Beginning at the line that contains "Flashing green – the instrument is scanning" and ending at the last line of the records below, retype each line exactly and add nothing.

[Exercise input Boundary: Start]

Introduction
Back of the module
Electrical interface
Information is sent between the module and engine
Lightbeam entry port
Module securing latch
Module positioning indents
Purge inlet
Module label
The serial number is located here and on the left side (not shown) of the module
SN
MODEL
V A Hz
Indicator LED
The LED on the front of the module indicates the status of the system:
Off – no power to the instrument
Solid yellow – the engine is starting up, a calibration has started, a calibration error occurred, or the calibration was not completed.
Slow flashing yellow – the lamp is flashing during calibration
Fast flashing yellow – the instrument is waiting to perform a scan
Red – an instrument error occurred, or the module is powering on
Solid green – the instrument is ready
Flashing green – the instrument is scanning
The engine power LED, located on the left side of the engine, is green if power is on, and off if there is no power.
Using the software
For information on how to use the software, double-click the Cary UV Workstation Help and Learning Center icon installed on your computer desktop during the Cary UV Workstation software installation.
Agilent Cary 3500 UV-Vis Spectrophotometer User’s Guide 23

[Exercise input Boundary: End]

** The completed task **
Flashing green – the instrument is scanning
The engine power LED, located on the left side of the engine, is green if power is on, and off if there is no power.
Using the software
For information on how to use the software, double-click the Cary UV Workstation Help and Learning Center icon installed on your computer desktop during the Cary UV Workstation software installation.
Agilent Cary 3500 UV-Vis Spectrophotometer User’s Guide 23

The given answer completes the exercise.